1517 With the posting of Luther’s theses in Wittenberg, the Reformation is underway. The Ernestinian Elector Frederick the Wise provides a sanctuary for Luther at Wartburg castle.

1547 The reformist princes (including, at this time, the Ernestinian line) are defeated in the Schmalkaldian War. The Elector title transfer to the Albertinian line, which stayed loyal to the emperor.

1569 Augustus, Elector of Saxony, recovers the Vogtland from the Lords of Plauen.

1600 Major ore deposits are discovered, and lead to further mines opening in the Ore Mountains. The discovery of a rich silver vein leads to a huge influx of people. Trade and crafts begin to flourish. Saxony develops steadily to become one of the richest German states.

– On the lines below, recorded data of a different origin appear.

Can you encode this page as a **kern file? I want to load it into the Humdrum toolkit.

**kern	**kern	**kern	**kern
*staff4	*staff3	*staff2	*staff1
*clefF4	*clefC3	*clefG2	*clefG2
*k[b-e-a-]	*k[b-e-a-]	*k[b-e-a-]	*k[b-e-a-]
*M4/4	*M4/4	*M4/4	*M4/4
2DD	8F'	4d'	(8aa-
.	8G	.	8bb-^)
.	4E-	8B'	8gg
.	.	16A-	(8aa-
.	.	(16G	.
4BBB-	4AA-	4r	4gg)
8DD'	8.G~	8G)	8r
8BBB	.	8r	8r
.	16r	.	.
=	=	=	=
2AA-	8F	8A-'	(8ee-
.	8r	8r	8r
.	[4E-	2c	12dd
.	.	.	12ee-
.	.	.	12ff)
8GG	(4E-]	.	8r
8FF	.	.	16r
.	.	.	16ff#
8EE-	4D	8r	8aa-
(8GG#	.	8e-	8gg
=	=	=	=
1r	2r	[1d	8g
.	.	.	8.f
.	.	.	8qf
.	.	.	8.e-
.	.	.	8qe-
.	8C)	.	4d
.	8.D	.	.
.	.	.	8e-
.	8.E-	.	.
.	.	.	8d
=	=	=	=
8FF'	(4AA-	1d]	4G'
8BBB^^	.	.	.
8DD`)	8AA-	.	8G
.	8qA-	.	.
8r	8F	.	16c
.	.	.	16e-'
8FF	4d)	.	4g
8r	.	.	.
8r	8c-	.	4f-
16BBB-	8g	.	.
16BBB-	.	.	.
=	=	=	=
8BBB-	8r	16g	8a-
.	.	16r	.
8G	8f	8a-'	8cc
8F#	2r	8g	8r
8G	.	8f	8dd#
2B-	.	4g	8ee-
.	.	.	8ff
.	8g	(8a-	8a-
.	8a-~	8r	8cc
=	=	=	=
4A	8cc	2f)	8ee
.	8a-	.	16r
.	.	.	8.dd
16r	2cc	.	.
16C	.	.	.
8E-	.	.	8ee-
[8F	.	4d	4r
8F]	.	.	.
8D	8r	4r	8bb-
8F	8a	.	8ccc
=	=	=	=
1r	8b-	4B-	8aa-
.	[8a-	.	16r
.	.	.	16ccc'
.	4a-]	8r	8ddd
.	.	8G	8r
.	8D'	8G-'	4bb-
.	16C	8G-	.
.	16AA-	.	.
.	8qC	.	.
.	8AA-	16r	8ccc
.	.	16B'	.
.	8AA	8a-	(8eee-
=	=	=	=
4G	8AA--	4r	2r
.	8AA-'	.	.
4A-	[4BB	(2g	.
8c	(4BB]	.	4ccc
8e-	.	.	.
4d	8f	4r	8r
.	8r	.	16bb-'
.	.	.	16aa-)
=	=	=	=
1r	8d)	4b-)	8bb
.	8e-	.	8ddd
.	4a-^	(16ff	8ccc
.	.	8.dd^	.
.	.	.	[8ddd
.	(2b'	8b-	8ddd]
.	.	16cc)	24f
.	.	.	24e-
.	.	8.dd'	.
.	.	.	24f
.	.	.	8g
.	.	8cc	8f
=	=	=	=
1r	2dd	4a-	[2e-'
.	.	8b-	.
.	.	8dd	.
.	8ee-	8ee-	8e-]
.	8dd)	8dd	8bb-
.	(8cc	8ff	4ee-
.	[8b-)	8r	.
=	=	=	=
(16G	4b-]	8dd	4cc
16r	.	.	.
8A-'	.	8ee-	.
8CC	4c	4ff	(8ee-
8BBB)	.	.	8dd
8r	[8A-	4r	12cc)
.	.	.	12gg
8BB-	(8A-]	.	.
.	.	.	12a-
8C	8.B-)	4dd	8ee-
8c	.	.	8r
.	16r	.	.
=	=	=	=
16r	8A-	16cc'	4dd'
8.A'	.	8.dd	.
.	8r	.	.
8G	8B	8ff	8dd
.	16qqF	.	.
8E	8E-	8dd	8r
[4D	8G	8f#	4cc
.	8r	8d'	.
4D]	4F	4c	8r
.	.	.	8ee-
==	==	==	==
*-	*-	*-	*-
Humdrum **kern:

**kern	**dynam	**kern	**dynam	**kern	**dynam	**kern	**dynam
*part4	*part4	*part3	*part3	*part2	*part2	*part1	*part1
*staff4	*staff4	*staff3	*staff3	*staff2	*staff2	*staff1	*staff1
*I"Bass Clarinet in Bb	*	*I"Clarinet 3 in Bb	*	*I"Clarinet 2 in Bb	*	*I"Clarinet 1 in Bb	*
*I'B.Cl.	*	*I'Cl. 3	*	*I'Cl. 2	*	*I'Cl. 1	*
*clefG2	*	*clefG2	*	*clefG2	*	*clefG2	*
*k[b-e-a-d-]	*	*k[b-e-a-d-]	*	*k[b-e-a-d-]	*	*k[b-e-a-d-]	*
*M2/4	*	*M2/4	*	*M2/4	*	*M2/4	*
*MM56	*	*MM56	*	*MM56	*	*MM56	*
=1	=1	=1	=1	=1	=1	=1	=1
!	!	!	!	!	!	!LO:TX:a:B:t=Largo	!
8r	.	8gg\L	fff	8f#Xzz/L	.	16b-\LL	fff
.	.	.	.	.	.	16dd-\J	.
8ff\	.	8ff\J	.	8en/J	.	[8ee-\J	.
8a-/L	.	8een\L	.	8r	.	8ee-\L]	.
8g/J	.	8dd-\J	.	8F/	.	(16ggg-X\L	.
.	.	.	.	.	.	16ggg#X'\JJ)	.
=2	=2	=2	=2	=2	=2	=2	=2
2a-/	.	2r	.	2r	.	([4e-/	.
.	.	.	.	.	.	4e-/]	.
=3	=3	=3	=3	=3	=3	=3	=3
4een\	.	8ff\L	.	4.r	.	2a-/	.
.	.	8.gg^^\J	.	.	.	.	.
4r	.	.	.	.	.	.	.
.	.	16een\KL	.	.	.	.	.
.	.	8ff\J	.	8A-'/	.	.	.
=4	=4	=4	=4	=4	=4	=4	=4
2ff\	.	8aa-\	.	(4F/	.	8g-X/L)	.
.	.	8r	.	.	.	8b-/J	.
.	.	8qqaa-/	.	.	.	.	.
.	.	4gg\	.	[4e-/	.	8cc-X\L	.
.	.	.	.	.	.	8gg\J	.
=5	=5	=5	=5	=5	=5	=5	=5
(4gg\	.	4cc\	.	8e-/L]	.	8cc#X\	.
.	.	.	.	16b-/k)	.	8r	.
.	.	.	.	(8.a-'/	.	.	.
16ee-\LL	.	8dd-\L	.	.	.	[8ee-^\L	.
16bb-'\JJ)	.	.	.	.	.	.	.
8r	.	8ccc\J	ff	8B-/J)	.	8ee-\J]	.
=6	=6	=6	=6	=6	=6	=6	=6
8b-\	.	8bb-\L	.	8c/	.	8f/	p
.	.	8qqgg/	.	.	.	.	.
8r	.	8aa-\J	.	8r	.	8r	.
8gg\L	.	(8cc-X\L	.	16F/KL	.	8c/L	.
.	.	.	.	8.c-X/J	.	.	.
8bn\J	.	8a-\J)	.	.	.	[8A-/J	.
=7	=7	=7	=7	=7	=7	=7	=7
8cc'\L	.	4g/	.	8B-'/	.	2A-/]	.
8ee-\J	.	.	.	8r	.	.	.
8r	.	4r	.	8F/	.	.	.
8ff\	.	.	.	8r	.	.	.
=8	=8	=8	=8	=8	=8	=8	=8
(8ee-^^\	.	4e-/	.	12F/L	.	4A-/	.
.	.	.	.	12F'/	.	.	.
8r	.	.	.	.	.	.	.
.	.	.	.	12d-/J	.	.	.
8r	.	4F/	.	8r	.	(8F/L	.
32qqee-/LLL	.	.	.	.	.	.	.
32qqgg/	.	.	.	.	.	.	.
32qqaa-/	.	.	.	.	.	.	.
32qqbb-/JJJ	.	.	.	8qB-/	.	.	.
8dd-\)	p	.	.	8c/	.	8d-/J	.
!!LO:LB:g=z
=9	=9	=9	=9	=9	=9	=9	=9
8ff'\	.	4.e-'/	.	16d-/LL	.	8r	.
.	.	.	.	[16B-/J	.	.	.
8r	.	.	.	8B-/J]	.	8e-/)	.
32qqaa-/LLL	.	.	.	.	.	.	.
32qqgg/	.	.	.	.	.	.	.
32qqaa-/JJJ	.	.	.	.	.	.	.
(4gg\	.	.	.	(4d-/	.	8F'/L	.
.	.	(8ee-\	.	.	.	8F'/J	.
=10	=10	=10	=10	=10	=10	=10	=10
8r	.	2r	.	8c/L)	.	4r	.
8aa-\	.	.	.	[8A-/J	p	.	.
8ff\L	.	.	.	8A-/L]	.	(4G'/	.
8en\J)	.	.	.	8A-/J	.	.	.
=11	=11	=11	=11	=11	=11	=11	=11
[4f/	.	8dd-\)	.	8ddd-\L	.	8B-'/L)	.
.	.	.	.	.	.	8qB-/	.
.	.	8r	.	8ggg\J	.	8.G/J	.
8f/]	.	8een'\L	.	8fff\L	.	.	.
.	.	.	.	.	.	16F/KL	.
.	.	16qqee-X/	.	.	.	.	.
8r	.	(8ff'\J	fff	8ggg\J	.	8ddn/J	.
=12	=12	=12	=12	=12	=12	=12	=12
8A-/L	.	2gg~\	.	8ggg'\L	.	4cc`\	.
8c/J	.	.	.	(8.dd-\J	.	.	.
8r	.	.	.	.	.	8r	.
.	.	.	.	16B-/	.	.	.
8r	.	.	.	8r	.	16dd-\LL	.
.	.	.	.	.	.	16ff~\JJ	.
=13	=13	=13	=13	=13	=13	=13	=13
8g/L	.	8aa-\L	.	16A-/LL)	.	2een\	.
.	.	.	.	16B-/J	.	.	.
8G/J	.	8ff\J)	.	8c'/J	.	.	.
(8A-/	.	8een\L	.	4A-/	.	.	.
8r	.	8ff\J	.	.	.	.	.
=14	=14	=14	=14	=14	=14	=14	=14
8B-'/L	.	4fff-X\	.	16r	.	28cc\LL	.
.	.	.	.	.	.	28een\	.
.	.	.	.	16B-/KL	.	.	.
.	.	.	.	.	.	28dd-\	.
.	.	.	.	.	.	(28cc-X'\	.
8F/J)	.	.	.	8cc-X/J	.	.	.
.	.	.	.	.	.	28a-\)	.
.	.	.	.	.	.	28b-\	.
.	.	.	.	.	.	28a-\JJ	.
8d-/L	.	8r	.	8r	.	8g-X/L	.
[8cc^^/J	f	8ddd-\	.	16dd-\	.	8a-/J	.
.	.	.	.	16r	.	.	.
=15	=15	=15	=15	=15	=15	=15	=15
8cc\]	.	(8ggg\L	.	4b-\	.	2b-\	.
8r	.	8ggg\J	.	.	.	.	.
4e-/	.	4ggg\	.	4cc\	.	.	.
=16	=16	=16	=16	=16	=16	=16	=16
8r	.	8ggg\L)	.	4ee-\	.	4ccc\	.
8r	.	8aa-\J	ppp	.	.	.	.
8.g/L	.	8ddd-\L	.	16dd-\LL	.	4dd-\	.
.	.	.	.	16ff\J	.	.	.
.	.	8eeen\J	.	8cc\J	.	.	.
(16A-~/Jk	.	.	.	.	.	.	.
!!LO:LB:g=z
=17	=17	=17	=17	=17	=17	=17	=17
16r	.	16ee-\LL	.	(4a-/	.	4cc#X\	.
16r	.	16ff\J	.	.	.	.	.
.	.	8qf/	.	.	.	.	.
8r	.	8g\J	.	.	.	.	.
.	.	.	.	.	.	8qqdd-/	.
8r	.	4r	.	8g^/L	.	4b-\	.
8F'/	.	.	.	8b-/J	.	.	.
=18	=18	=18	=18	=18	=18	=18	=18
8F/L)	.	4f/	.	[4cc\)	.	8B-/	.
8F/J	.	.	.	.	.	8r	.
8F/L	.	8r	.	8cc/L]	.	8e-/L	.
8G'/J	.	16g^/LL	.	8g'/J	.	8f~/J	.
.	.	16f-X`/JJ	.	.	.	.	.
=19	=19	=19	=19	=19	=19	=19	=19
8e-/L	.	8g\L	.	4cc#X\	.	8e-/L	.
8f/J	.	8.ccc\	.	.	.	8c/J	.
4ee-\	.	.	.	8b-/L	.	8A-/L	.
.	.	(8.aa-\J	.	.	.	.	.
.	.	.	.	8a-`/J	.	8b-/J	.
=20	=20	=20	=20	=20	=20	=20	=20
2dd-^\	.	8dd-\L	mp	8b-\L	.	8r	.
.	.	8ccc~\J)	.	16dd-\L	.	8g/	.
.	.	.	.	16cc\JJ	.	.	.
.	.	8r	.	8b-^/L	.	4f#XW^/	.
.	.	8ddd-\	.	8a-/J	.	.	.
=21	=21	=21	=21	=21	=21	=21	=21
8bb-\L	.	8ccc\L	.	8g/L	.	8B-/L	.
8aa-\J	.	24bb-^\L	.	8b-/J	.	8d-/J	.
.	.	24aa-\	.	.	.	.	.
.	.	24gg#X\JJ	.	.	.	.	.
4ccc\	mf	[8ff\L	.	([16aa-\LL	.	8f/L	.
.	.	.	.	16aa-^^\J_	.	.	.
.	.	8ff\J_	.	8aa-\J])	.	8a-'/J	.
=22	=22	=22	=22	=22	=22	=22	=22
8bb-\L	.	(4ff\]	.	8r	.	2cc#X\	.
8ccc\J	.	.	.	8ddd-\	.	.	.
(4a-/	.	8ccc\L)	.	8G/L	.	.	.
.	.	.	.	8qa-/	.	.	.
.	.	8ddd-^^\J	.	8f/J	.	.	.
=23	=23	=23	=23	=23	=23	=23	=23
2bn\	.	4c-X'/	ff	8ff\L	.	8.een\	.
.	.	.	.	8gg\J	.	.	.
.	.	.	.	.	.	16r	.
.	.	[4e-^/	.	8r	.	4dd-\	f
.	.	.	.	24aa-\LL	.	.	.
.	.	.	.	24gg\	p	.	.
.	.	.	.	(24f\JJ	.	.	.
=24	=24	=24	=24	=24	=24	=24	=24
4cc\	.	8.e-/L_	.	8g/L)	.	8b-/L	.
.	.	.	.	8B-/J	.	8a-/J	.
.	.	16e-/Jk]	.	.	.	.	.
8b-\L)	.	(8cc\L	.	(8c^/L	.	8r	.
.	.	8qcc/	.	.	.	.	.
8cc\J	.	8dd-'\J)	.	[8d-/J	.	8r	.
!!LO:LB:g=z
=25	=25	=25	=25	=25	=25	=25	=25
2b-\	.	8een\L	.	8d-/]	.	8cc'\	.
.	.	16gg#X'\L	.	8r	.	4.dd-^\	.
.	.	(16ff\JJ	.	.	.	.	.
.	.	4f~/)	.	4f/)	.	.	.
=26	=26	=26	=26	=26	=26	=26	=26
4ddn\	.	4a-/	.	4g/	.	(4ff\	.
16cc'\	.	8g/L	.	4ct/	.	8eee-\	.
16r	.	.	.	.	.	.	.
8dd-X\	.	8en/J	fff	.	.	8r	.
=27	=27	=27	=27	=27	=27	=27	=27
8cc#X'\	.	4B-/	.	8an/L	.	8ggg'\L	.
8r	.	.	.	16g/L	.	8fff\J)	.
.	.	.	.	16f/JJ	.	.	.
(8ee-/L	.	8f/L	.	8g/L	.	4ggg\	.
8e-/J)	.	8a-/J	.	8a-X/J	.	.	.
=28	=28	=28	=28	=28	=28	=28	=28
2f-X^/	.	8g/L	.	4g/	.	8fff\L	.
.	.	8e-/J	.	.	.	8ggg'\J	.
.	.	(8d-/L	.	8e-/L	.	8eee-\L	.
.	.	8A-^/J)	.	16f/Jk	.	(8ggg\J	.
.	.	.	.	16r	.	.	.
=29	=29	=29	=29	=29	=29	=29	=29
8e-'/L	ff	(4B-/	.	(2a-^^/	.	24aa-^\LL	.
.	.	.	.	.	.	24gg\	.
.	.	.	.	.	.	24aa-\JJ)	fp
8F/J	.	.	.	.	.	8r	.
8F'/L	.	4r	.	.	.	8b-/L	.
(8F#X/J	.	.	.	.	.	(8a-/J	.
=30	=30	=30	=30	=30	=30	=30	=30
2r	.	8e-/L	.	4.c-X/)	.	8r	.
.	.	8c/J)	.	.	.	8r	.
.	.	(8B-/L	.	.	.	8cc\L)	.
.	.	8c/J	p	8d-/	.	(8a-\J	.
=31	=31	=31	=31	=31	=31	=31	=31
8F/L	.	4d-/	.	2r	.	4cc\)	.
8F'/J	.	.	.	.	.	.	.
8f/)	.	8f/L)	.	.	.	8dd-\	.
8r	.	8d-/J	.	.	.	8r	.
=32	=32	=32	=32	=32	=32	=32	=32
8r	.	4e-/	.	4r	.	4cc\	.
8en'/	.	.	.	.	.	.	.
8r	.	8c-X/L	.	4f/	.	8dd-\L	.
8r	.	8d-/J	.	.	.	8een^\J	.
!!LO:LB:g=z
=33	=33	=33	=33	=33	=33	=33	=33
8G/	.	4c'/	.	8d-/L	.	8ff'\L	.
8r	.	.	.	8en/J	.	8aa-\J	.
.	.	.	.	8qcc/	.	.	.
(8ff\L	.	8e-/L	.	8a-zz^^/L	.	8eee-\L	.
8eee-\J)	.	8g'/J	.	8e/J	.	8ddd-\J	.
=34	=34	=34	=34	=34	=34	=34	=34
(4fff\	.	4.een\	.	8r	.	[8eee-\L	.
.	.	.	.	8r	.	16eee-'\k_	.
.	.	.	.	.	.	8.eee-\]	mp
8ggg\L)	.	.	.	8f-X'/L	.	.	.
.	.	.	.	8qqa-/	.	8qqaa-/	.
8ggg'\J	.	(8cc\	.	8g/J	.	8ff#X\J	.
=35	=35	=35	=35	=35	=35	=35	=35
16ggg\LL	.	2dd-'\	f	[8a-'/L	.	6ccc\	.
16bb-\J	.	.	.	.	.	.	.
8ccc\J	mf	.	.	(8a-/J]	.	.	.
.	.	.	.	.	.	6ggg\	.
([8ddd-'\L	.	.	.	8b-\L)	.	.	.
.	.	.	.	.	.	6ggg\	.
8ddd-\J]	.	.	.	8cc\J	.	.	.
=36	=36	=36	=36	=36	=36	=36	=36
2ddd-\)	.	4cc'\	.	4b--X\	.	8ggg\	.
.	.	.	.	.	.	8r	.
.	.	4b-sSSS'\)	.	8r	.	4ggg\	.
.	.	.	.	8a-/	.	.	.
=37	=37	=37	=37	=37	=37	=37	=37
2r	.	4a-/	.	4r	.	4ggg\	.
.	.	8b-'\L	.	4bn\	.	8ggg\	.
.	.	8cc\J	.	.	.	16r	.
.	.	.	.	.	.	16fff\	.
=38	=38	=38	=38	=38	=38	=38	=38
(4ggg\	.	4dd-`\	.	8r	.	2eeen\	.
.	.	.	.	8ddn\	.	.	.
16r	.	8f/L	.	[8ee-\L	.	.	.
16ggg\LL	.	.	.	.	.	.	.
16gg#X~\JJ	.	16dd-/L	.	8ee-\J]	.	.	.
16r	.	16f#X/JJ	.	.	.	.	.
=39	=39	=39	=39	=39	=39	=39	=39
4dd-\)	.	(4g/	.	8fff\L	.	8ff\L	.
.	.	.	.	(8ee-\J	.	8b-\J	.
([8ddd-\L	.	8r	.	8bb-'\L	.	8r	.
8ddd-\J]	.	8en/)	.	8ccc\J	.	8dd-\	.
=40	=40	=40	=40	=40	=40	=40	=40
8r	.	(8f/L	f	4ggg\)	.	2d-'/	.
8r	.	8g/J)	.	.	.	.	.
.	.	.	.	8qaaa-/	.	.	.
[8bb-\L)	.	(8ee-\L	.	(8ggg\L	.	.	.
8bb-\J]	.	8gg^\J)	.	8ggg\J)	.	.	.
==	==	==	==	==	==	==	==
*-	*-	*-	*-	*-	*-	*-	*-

1618-1648 Saxony changes sides during the Thirty Years War: initially neutral, then on the Swedish-Protestant side, then after the death of Gustav Adolf, Saxony makes peace with the emperor's followers in Prague. In return, the margraviates of Upper Lausitz and Lower Lausitz, mortgaged in 1623, are awarded to Saxony in the Prague peace agreement (1635). Peace with Sweden is only achieved in 1645 in Kötzschenbroda. The Thirty Years War causes Saxony to lose about half its population, partly because of repeated outbreaks of plague. Saxony is largely devastated, and after the Westphalian peace agreement of 1648, it suffers an increasing decline of influence within the empire.

1694-1733 Saxony is subject to the rule of Elector Frederick Augustus I (the Strong), who converts to Catholicism in 1697 in order to win the Polish crown. Saxony experiences an economic and industrial renaissance, which mainfests itself in the baroque buildings of Dresden, and the foundation of the Meissen porcelain factory (1710).

1733-1763 Frederick Augustus II rules both Saxony and Poland. Saxony clashes repeatedly with Prussia. At the end of the Seven Years War, Saxony loses influence, territory and the Polish crown in 1763.

1806-1815 During the Napoleonic Wars, Saxony changes sides again. Initially fighting against the French, Frederick Augustus III (after an interim peace agreement and the title of king, after joining the Rhine Confederation) fights on the side of Napoleon at the Battle of Nations and is defeated and imprisoned. At the Congress of Vienna in 1815, Saxony loses two-thirds of its territories and a third of its population to Prussia, and joins the German Confederation.